How can a paper that purports to provide statistical guidance on analysis of patient reported outcomes nowhere mention the proportional odds model?


Yup. I’ve had this discussion many times and part of the preference for linear (or even logistic) models by all stakeholders (including statisticians) is that they are less familiar/comfortable with ordinal models, including the assumptions behind them.

This takes us back to the original point of this discussion, i.e., that clinical researchers are hesitant to use ordinal outcomes in COVID-19 trials. I am actually actively using the example of COVID-19 trials focusing on ordinal outcomes as justification to start applying such models more in oncology.

1 Like

Those are good points. But regarding the paper, they are discussing analysis of outcomes that are already ordinal.


I agree but the counterargument from their side is that these PRO scores are sums of ordinal scales that can be treated as interval. An underlying assumption here is that the ordinal vs interval debate in this situation is trivial. I think that treating PRO scores as interval causes more trouble than it is worth but those who advocate for linear models would beg to differ.

It would be nice to see some of the distributions, to check for absence of floor effects, ceiling effects, bimodality, heavy tails, etc. On the other hand why take a risk by still using parametric methods when the semiparametric methods are so powerful?


in the jama paper you tweeted (hydroxychloroquine RCT) it says they used simulations for power. Have you used simulations to see how floor effects, bimodality, non-PO etc affect power?
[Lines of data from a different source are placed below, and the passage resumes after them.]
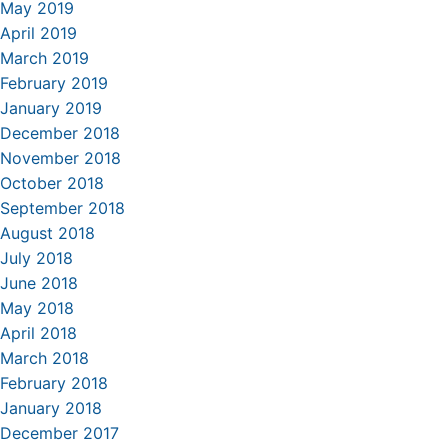
May 2019
April 2019
March 2019
February 2019
January 2019
December 2018
November 2018
October 2018
September 2018
August 2018
July 2018
June 2018
May 2018
April 2018
March 2018
February 2018
January 2018
December 2017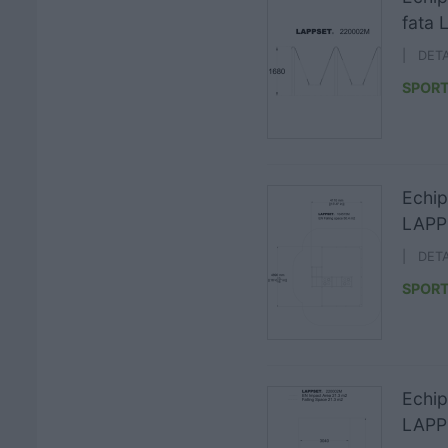
fata
| DET
SPORT
Echip
LAPP
| DET
SPORT
Echip
LAPP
And why simulations, ie is it not possible to just use these equations?: Size and power estimation for the Wilcoxon–Mann–Whitney test for ordered categorical data

I think a better place to seek that is one of the papers that studied what goes wrong when you use linear models to analyze ordinal data.
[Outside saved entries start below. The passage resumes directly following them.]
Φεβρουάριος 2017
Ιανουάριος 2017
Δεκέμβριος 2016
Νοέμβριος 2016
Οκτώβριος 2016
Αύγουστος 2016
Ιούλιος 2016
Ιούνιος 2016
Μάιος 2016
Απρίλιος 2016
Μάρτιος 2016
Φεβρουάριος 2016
I agree but the counterargument from their side is that these PRO scores are sums of ordinal scales that can be treated as interval.

This is a common assumption in psychometrics, but I’ve never been able to find any rigorous mathematical argument in favor of it.

On the contrary, much like the literature on “significance” testing vs. p values as surprise measures, there is a debate within social science on whether it is permissible to treat ordinal data as interval.

Representational measurement theory would advise analysis that takes into account only the order properties when spacing cannot be verified as equal at all points of the scale.

Joel Mitchell (a mathematical psychologist) as written numerous papers on this issue and considers psychometrics a “pathological science” because of it.

Michell J. Normal Science, Pathological Science and Psychometrics. Theory & Psychology. 2000;10(5):639-667. doi:10.1177/0959354300105004

The consequences of treating these ordinal scales as interval has been explored in this paper:

After reading this, I’ve come to the unfortunate conclusion that parametric analysis of PRO measures at the individual study level makes any synthesis or meta-analysis (without access to individual data) unreliable.

If researchers would simply use ordinal methods at the individual study level, then meta-analysis could be a useful tool. The methods recommended by @f2harrell seem correct if the goal is to learn at both the individual level, and to aggregate studies via meta-analysis.


It sounds as if Medicine’s mantra of “continuous learning” needs to be brought somehow to Statistics.




The discussion is quite interesting.


they dont know what ‘multivariate’ means. Also, wondering why they would do meta-analysis, i hope that doesnt become some new standard

Individual patient meta-analysis may have a role but I’d rather label it is “efficient analysis of studies with available individual level data, accounting for study heterogeneity”.

1 Like

These indeed are very interesting outputs. However, I haven’t found any recent RCT reporting such statements. Would you please have any reference?